The very mention of toleration filled the Protestant bishops with alarm, and, considering the fact that they were dependent upon coercion for whatever congregations they had, their rage is not unintelligible. James Ussher, who had become Protestant Primate of Armagh, convoked an assembly of the bishops. They declared that: "The religion of the Papists is superstitious and idolatrous, their church in respect of both, apostatical. To give them, therefore, a toleration, or to consent that they may freely exercise their religion, and profess their faith and doctrine is a grievous sin, and that in two respects. For it is to make ourselves accessory, not only to their superstitions, idolatries, and heresies, and in a word, to all the abominations of Popery; but also, which is a consequent of the former, to the perdition of the seduced people, which perish in the deluge of Catholic apostacy. To grant them toleration, in respect of any money to be given, or contribution to be made by them, is to set religion to sale, and with it, the souls of the people, whom Christ our Saviour hath redeemed with His most precious blood."[39] The Irish deputies arrived in London to seek a confirmation of the "Graces" at the very time that the third Parliament of Charles (1627) was petitioning him to put in force the laws against the Recusants. The members of the English House of Commons complained that religious communities of men and women had been set up in Dublin and in several of the larger cities, that Ireland was swarming with Jesuits, friars, and priests, that the people who attended formerly the Protestant service had ceased to attend, that in Dublin there were thirteen mass- houses, and that Papists were allowed to act as army officers, and Papists were being trained as soldiers."[40] In these circumstances the Catholic members of the deputation consented to abandon their claims for full toleration, though it was understood that the fines levied on account of absence from Protestant service would not be enforced, but they were promised that Catholic lawyers would be allowed to practise without being obliged to take the oath of supremacy. In return for the promised "Graces," which were to be ratified immediately in Parliament, the Irish nobles promised to pay a sum of £120,000 for the support of the new army.

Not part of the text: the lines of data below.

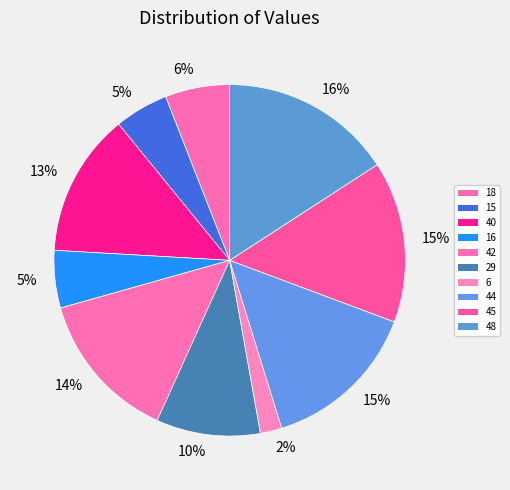

Does 6 account for over 50% of the chart?

No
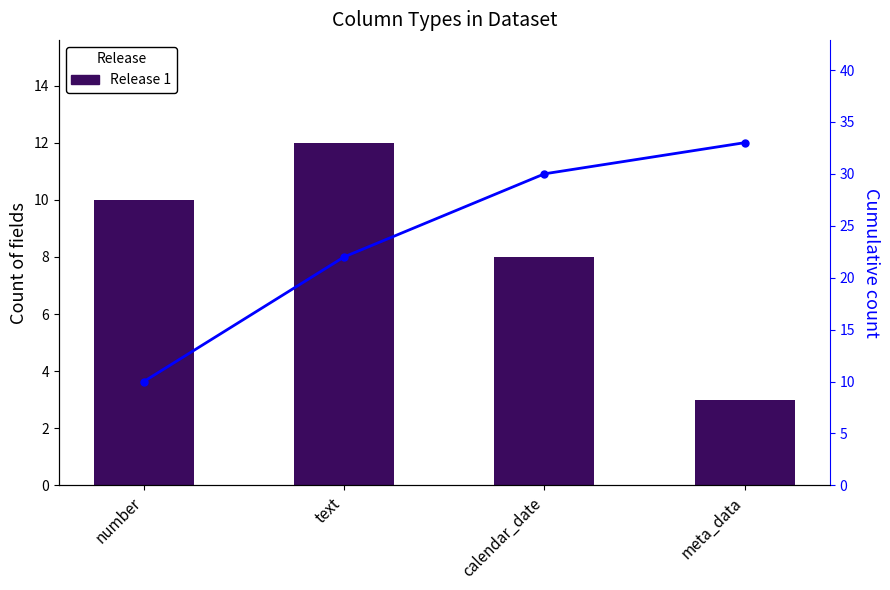

The value of Release 1 at meta_data is 3. True or false?

True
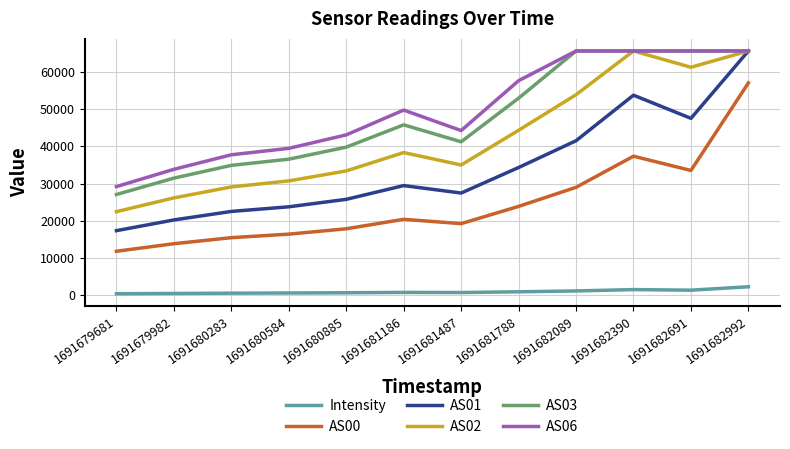

What is the maximum value shown in the chart?

65535.0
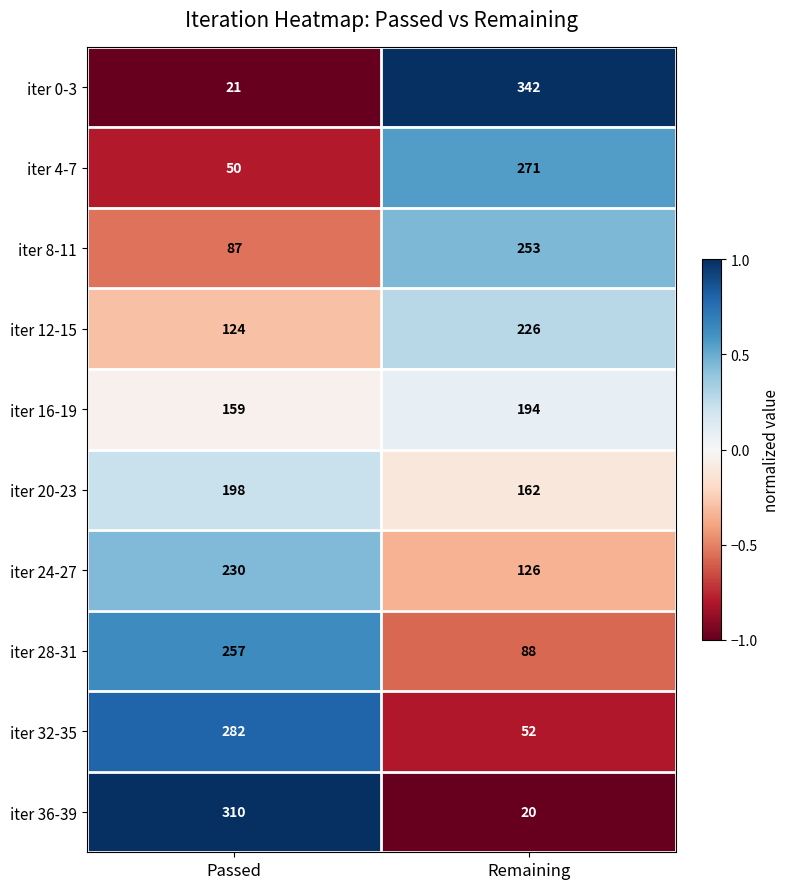

Count the number of data series in this chart.

10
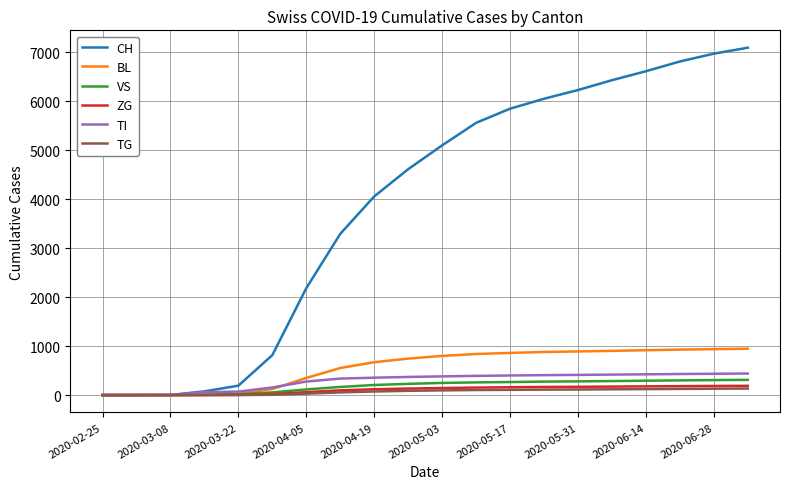

Which series has the largest range (max minus min)?

CH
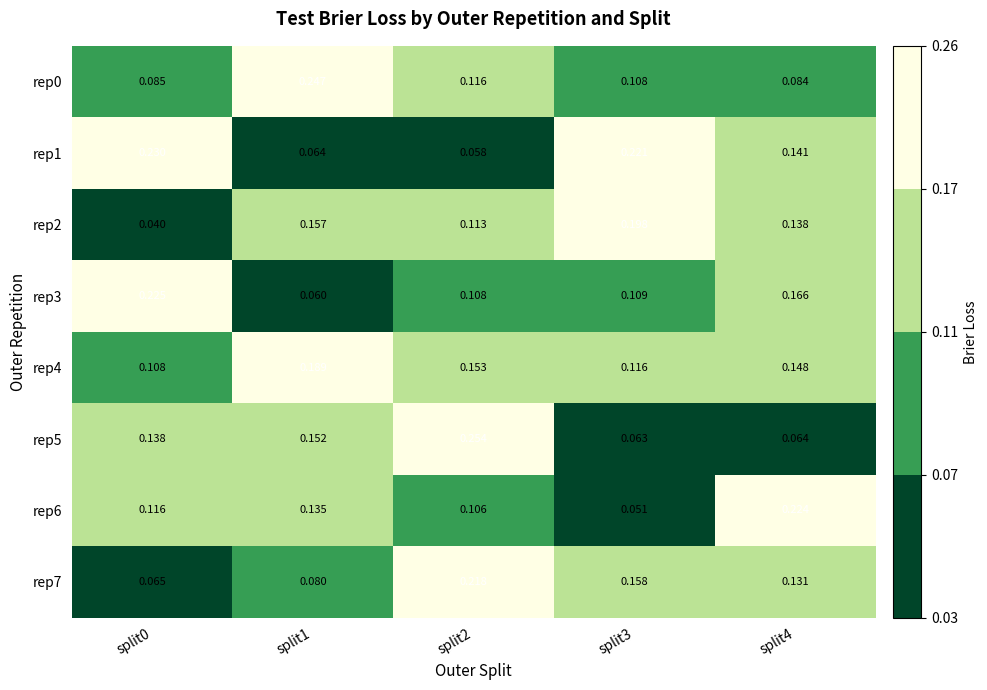

Is the value of rep2 at split1 greater than the value of rep7 at split4?

Yes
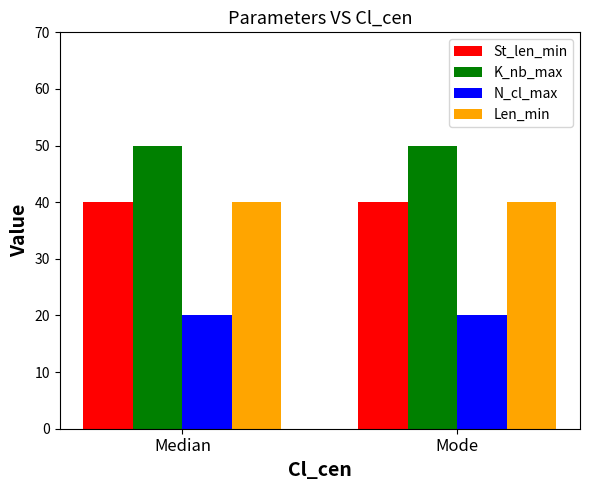

What is the greatest value displayed?

50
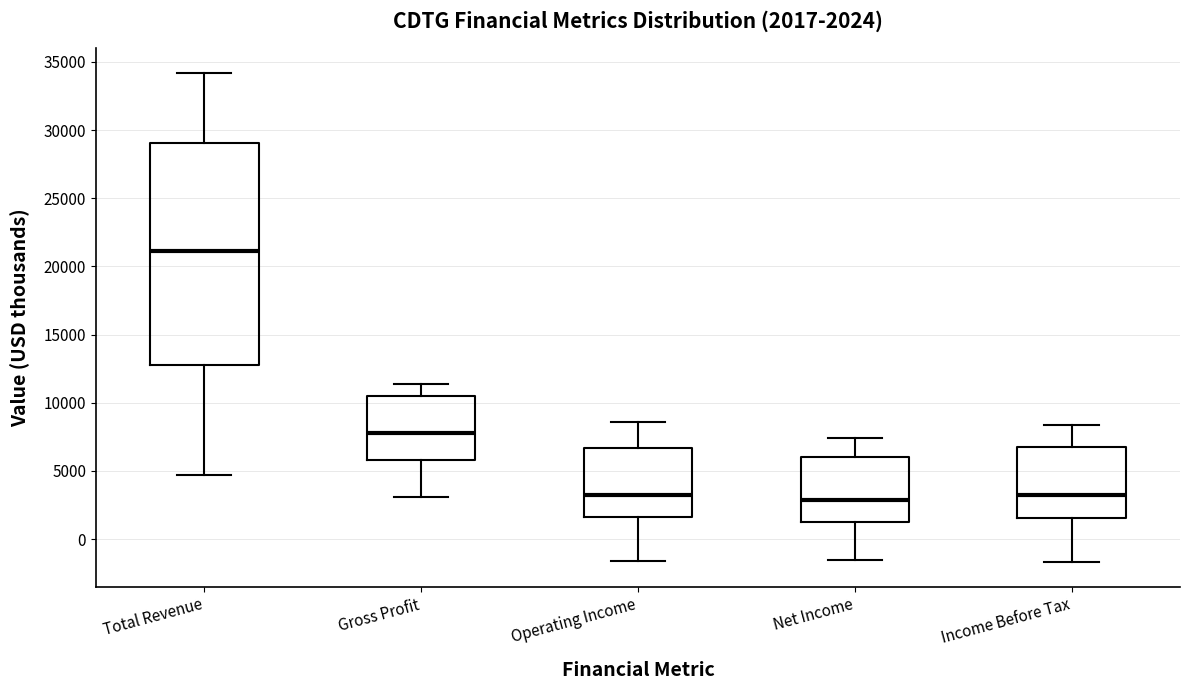

Which box is the tallest, from its lower edge to its upper edge?

Total Revenue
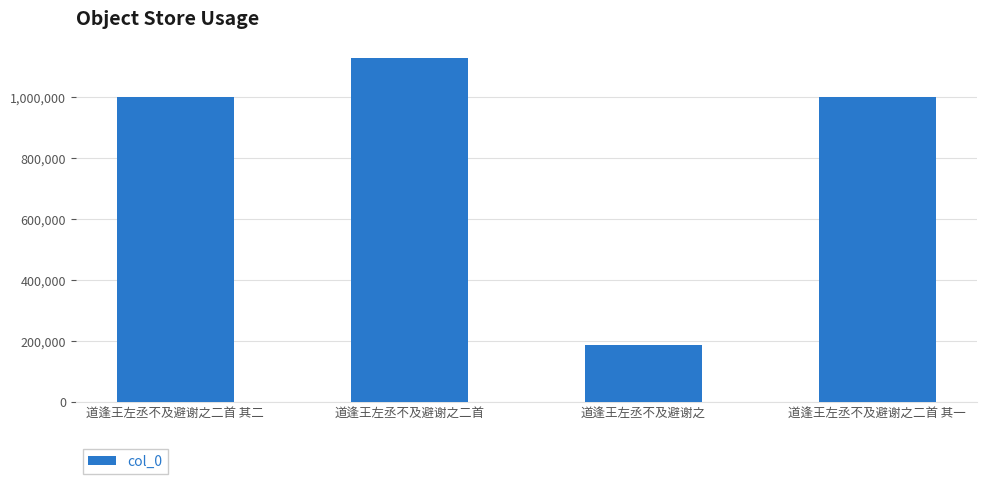

Are the bars grouped side by side (vs. stacked)?

No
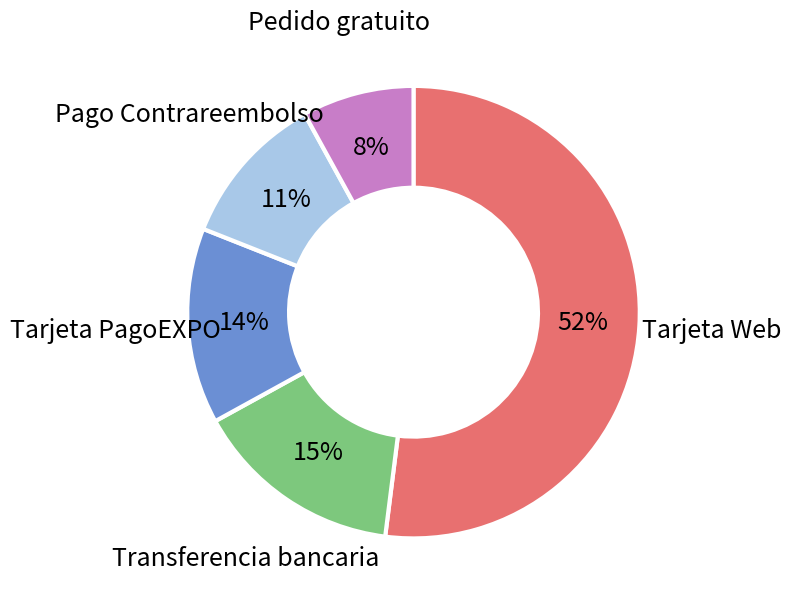

Which has a higher value, Pago Contrareembolso or Transferencia bancaria?

Transferencia bancaria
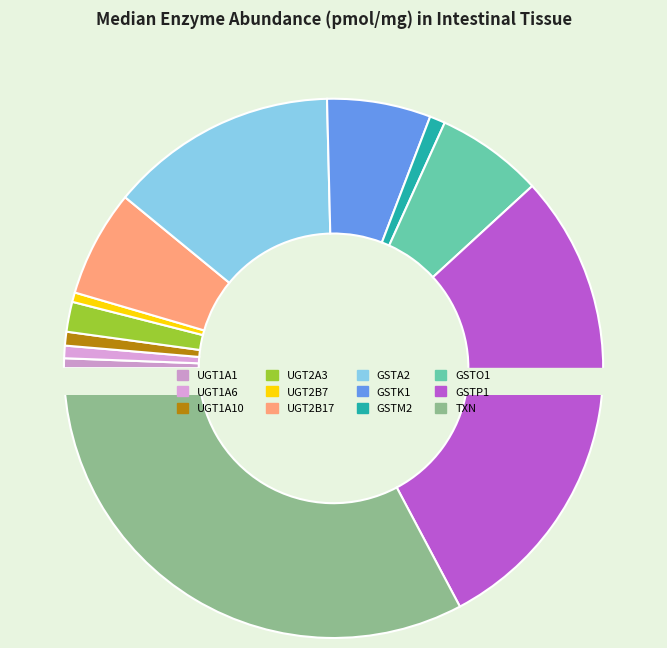

Is it true that UGT1A6 is 1% of the pie?

True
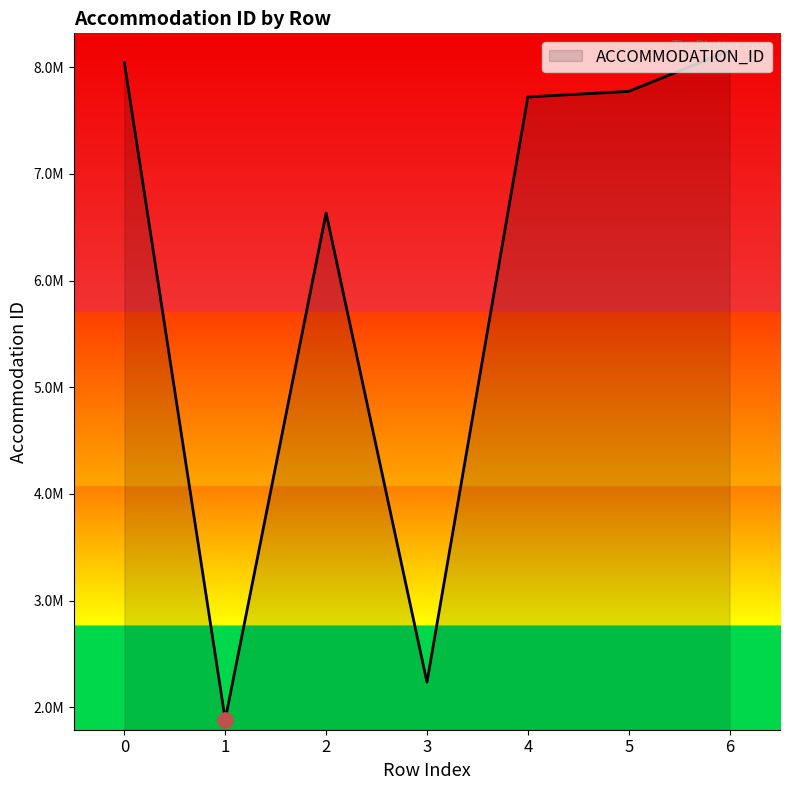

What is the ratio of the value at 4 to the value at 0?

1.0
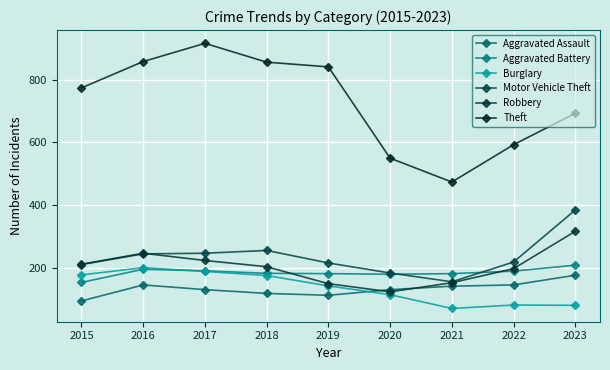

How many lines are shown in the chart?

6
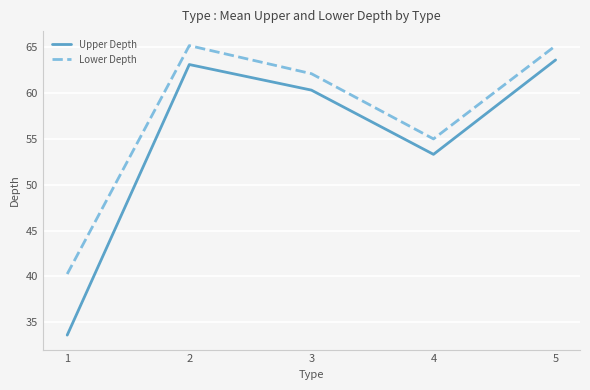

The value of Lower Depth at 5 is 65.2. True or false?

True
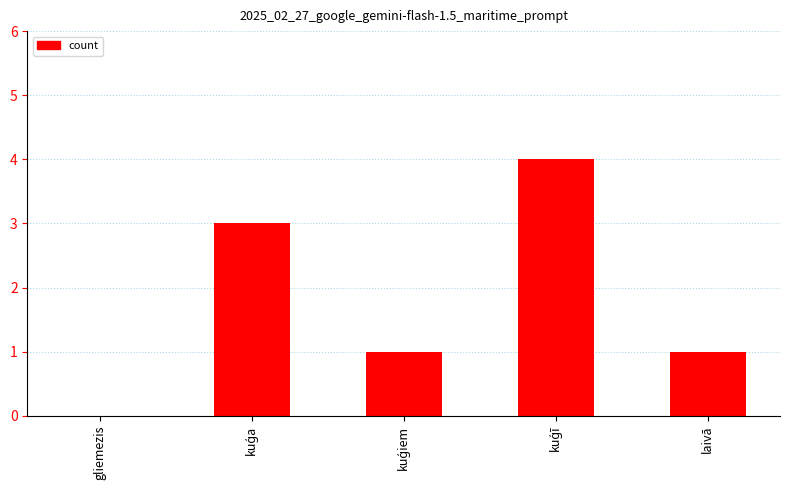

Between laivā and gliemezis, which is larger?

laivā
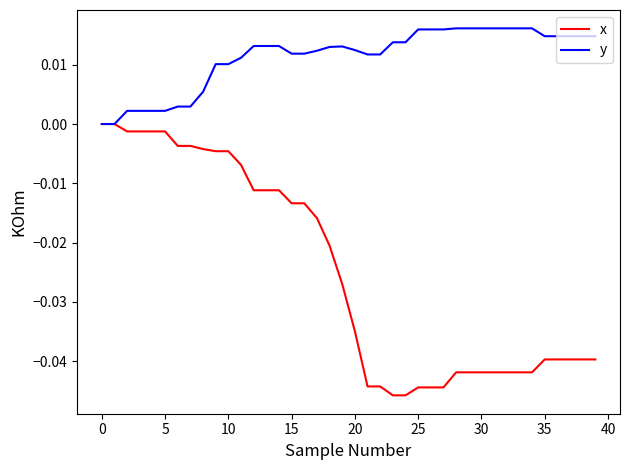

Which series has the largest range (max minus min)?

x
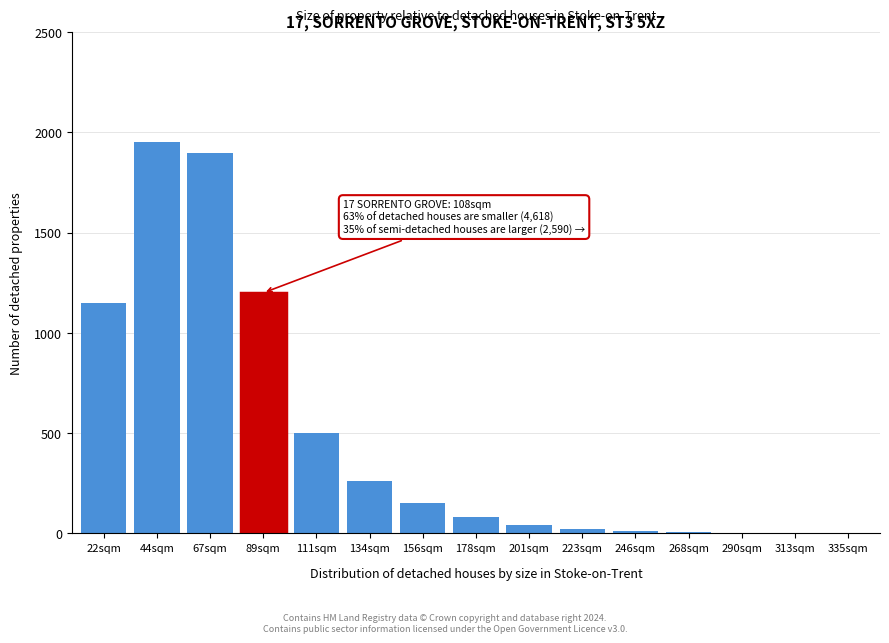

The chart shows a value of 1200 at 89sqm. True or false?

True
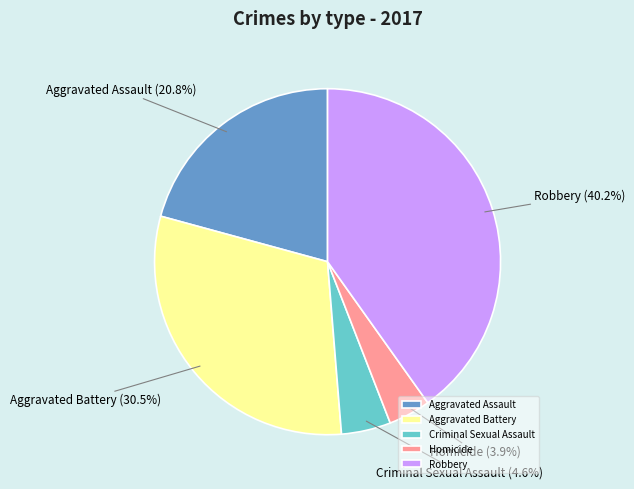

Which slice is the smallest?

Homicide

The promised Parliament was not held, nor were the "Graces" conceded either to the Irish generally or to the Catholics. Still, there was no active persecution for some time. The provincial of the Carmelites in Dublin was able to report to the Propaganda (1629) that "all the ecclesiastics now publicly perform their sacred functions, and prepare suitable places for offering the holy sacrifice, and that with open doors; they now preach to the people, say Mass, and discharge all their other duties without being molested by any one." The Carmelites, he wrote, "had a large church, but not sufficient to contain one-sixth of the congregation; the people flocked in crowds to Confession, and Holy Communion; the Franciscans, Dominicans, Capuchins, and Jesuits were hard at work; and the parishes were supplied with parish priests who resided in their districts and were supported by the voluntary offerings of the people."[41] From a report of the year 1627, it is clear that the Dominicans had over fifty priests of their Order in Ireland, together with several novices and students.[42]